例えば、小論文の試験ならば、設問で問われていることに対する主題を最初の1文目に書きます。1文で書き切ることが重要です。これで、読み手にあなたが言いたいこと(主題)が明確に伝わるからです。もし1文で書き切れなかったら、それはあなたの主題が曖昧だったり、複数の要素を持っているからです。主題は明確にし、一つに絞ることが重要です。
主題を1文で書き切ったら、なぜそう考えたのか、その理由を続けて書きます。これも簡潔明瞭にします。その結果、第1段落は数行で終わるでしょう。
そうしたら、第2段落以降でその主題を説明していきます。最初の段落で主題の理由を簡潔に示していますので、第2段落以降は、それを詳しく説明するとシンプルで書きやすいし、読み手にとっても読みやすく、分かりやすい文章になります。
小論文の場合は、この説明を論拠を基に行います。論拠とは主題を説明するための具体的な事実です。あなたの体験や主題に関する取組例、報道記事、専門家の見解などを引用します。
作文なら、主題に関して読み手が共感してくれそうなあなたの体験などを取り上げて説明します。
そして、最後の段落で、それまで書いたことをまとめながら主題を再提示します。こうすることで、読み手はあなたの主題が何だったかを改めて認識します。それによって、最初から最後まで一貫した文章になっていると感じ、全体のまとまりがよいものになるので、高い評価が得られることにつながります。
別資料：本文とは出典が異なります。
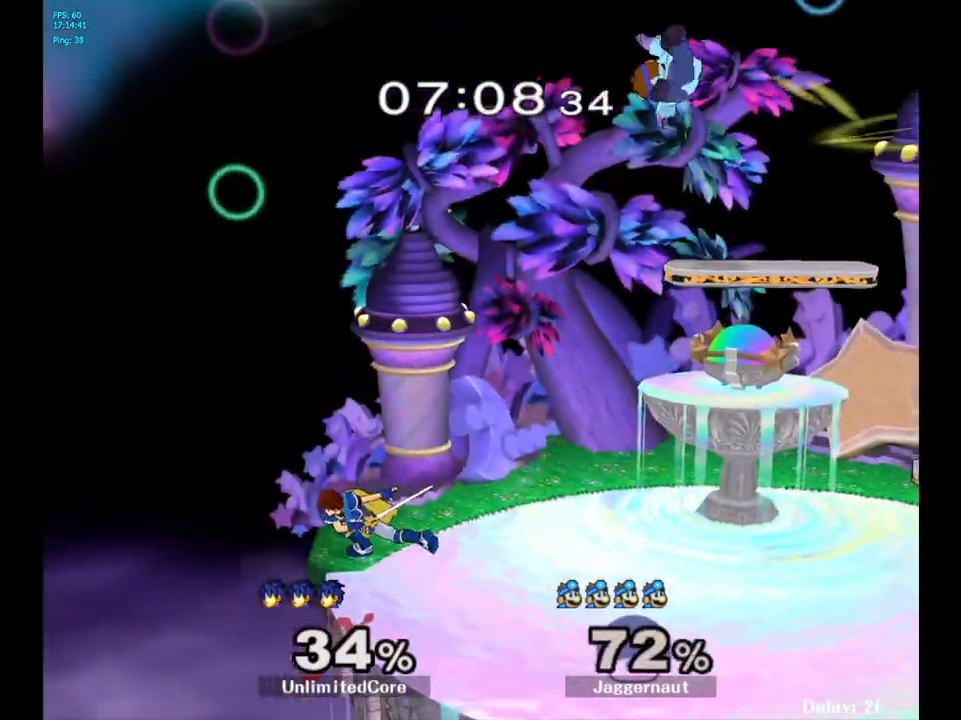
{"buttons": [], "left_stick": "left", "right_stick": "center", "events": [[150, "left_stick", "left"], [400, "left_stick", "center"], [483, "left_stick", "left"]]}
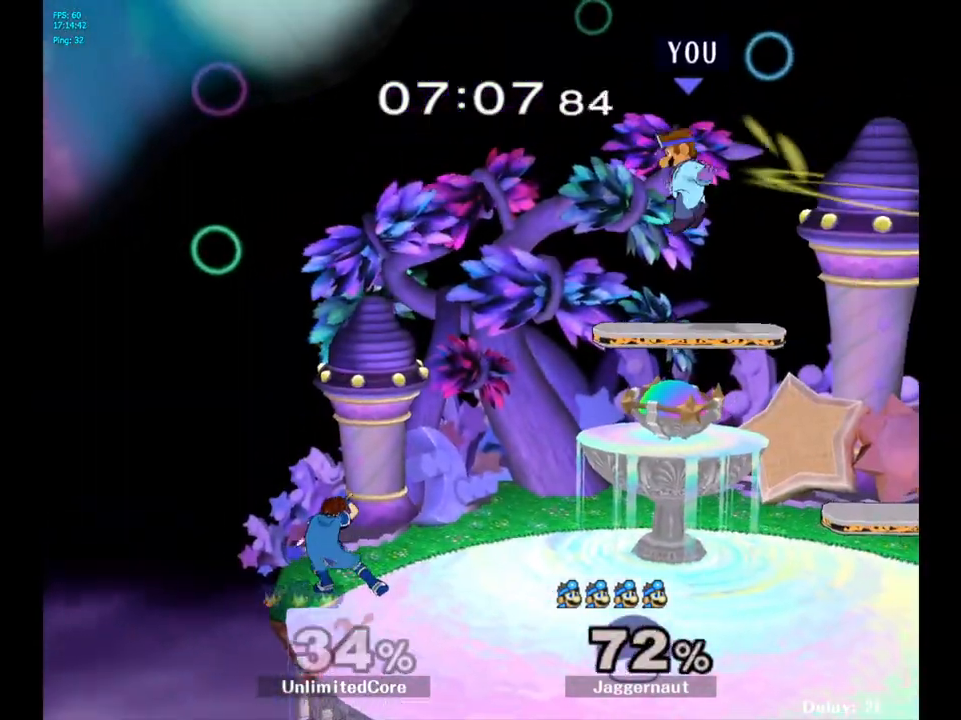
{"buttons": [], "left_stick": "up-left", "right_stick": "center", "events": [[167, "Y", "down"], [167, "left_stick", "center"], [350, "left_stick", "up-left"], [383, "Y", "up"]]}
志望動機や自己PRなどを書くエントリシートなどにもこの主題提示型は有効です。設問で求められていることを最初に示しますので、読む方はとても分かりやすいと感じるからです。
実際のエントリシートを添削していると、設問で問われていることに対する答えが最後に登場する書き方をしている人がいます。これは、読み手(試験官、面接官など)をいらいらさせます。また、要領の悪い人だという印象を抱かせてしまいます。
職場ではよく「結論から話せ」と言われることが多いと思いますが、主題提示型はそれとも合致します。肝心なことを最初に書くからです。
エントリシートでは、設問で問われていることに正面から答えていないものも多く見られます。例えば、志望動機の設問に採用後にやりたい仕事のことを書いたりする例です。関連はするけれども、それは志望動機そのものとはいえません。志望動機は、「志望」という言葉を用いて明確に示すことが重要です。
この点、主題提示型で書くと、問われていることに真正面から書けるようになります。「問われていることは何か。それに対する私の答えは何か」と自問自答し、その結果を最初の1行に書くことになるので、ずれなどが生じにくくなるのです。